» **TRY IT**: Summarize the report on Frank Schleck's B sample below in two sentences.

SOURCE PASSAGE: Begin

“We are currently studying in minute detail what I have eaten and drank prior to the inspection on July 14.”
Frank Schleck is facing a battle on his hands after the B sample of a urine sample on July 14th has also come back positive.
On Tuesday it was announced that the banned diuretic Xipamide RadioShack Nissan rider had been detected in the urine of the Luxembourg rider in a random doping control. He agreed to leave the race as a result, and said that he would have the B sample analysed.
That procedure has now been carried out and, according to a statement released by the rider, the outcome is the same. “The result of the counter test was positive but for me nothing changes: I just know that I did nothing wrong," he said.
Schleck now faces a disciplinary hearing before Luxembourg’s cycling federation. That decision can subsequently go to the Court of Arbitration for Sport if the judgement is disputed by any of the parties concerned.
Schleck denied all knowledge of the substance on Tuesday, saying that if his B sample was positive, that he would act further. “If this analysis confirm the initial result, complaints will be filed against an unknown person for poisoning,” he stated then.
It was unclear if the claim of poisoning would relate to a deliberate act of sabotage, or the contamination of a supplement.
However today he is taking a broader stance. “At the moment we are analysing, minute by minute, what exactly I have been doing, eating, drinking on the days before the control and on the 14th of July itself, whom I met, what materials I came in contact with, what nutritional supplements I took."
Diuretics are regarded as so-called ‘specified substances’ by the World Anti Doping Agency and others. The classification means that detection of the substance might not lead to the same length ban as with more serious agents; Schleck faces a sanction ranging between a warning and a two year ban.
Diuretics can be used to mask more serious products, and so the disciplinary hearing will likely seek to determine if it could have been used intentionally.
Frank Schleck’s statement:
Today I received the result of the analysis of the B-sample in the AFLD-lab in Chatenay-Malabry.
The result of the counter test was positive but for me nothing changes: I just know that I did nothing wrong! I will therefore continue my search to find out how the banned substance could have entered my body.
At the moment we are analysing, minute by minute, what exactly I have been doing, eating, drinking on the days before the control and on the 14th of July itself, whom I met, what materials I came in contact with, what nutritional supplements I took.
The medical world states that this product, when performing in extreme conditions such as in a cycling tour, is very dangerous; it can even cause death.
Therefore I really need to find the cause that clarifies how this product ended up in my system.
Since I didn't take anything, I assume it must have been given to me by someone, or it could have happened through an accidental contamination, or it could be caused by something that is not yet known to me since we are still undertaking a number of analyses.
Since these extra analyses will take a few days, I will communicate again from the moment I have received the results of the extra tests.

SOURCE PASSAGE: End
EXCERPTED DATA: Begin

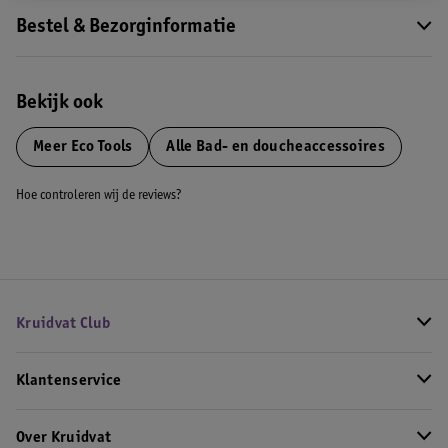
Bestel & Bezorginformatie
Bekijk ook
Meer
Eco Tools
Alle Bad- en doucheaccessoires
Hoe controleren wij de reviews?
Kruidvat Club
Klantenservice
Over Kruidvat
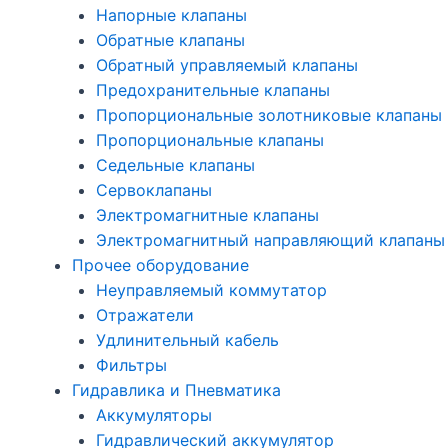
Напорные клапаны
Обратные клапаны
Обратный управляемый клапаны
Предохранительные клапаны
Пропорциональные золотниковые клапаны
Пропорциональные клапаны
Седельные клапаны
Сервоклапаны
Электромагнитные клапаны
Электромагнитный направляющий клапаны
Прочее оборудование
Неуправляемый коммутатор
Отражатели
Удлинительный кабель
Фильтры
Гидравлика и Пневматика
Аккумуляторы
Гидравлический аккумулятор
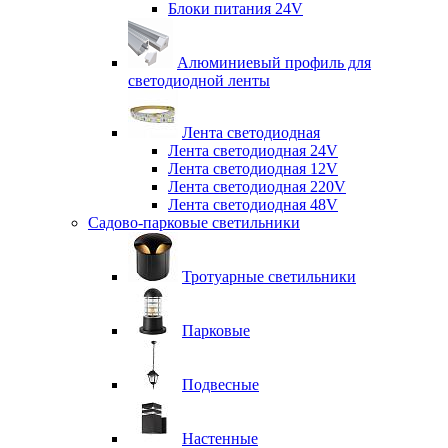
Блоки питания 24V
Алюминиевый профиль для
светодиодной ленты
Лента светодиодная
Лента светодиодная 24V
Лента светодиодная 12V
Лента светодиодная 220V
Лента светодиодная 48V
Садово-парковые светильники
Тротуарные светильники
Парковые
Подвесные
Настенные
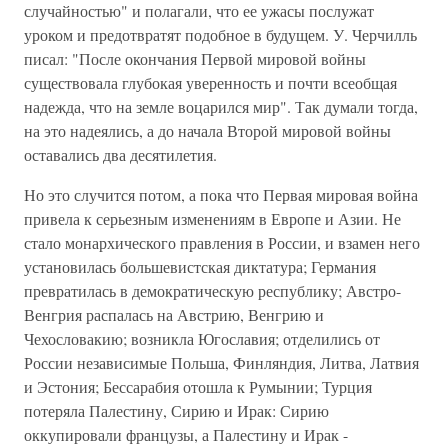
случайностью" и полагали, что ее ужасы послужат
уроком и предотвратят подобное в будущем. У. Черчилль
писал: "После окончания Первой мировой войны
существовала глубокая уверенность и почти всеобщая
надежда, что на земле воцарился мир". Так думали тогда,
на это надеялись, а до начала Второй мировой войны
оставались два десятилетия.
Но это случится потом, а пока что Первая мировая война
привела к серьезным изменениям в Европе и Азии. Не
стало монархического правления в России, и взамен него
установилась большевистская диктатура; Германия
превратилась в демократическую республику; Австро-
Венгрия распалась на Австрию, Венгрию и
Чехословакию; возникла Югославия; отделились от
России независимые Польша, Финляндия, Литва, Латвия
и Эстония; Бессарабия отошла к Румынии; Турция
потеряла Палестину, Сирию и Ирак: Сирию
оккупировали французы, а Палестину и Ирак -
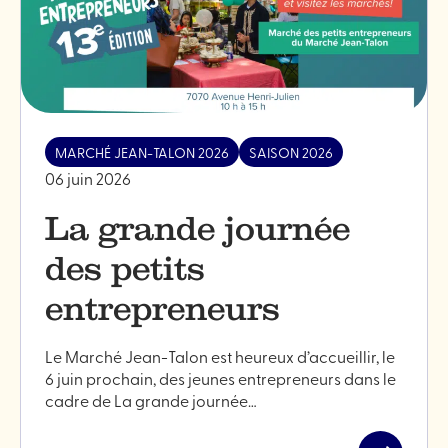
MARCHÉ JEAN-TALON 2026
SAISON 2026
06 juin 2026
La grande journée
des petits
entrepreneurs
Le Marché Jean-Talon est heureux d’accueillir, le
6 juin prochain, des jeunes entrepreneurs dans le
cadre de La grande journée…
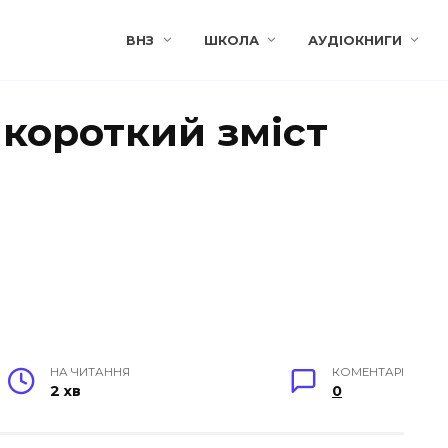
ВНЗ
ШКОЛА
АУДІОКНИГИ
короткий зміст
НА ЧИТАННЯ
КОМЕНТАРІ
2 хв
0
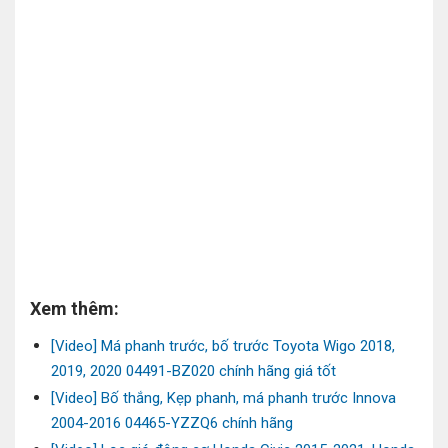
Xem thêm:
[Video] Má phanh trước, bố trước Toyota Wigo 2018,
2019, 2020 04491-BZ020 chính hãng giá tốt
[Video] Bố thắng, Kẹp phanh, má phanh trước Innova
2004-2016 04465-YZZQ6 chính hãng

EXCERPTED DATA: End

» **FINISHED TASK**: Frank Schleck's B sample from the July 14 control also tested positive for a banned diuretic, and although he maintains he did nothing wrong, he now faces a disciplinary hearing before Luxembourg's cycling federation, whose decision can go to the Court of Arbitration for Sport if disputed. Because diuretics are classed as specified substances, he faces a sanction ranging from a warning to a two-year ban, while he is analyzing minute by minute what he did, ate, drank, and took before the control to find out how the substance entered his body.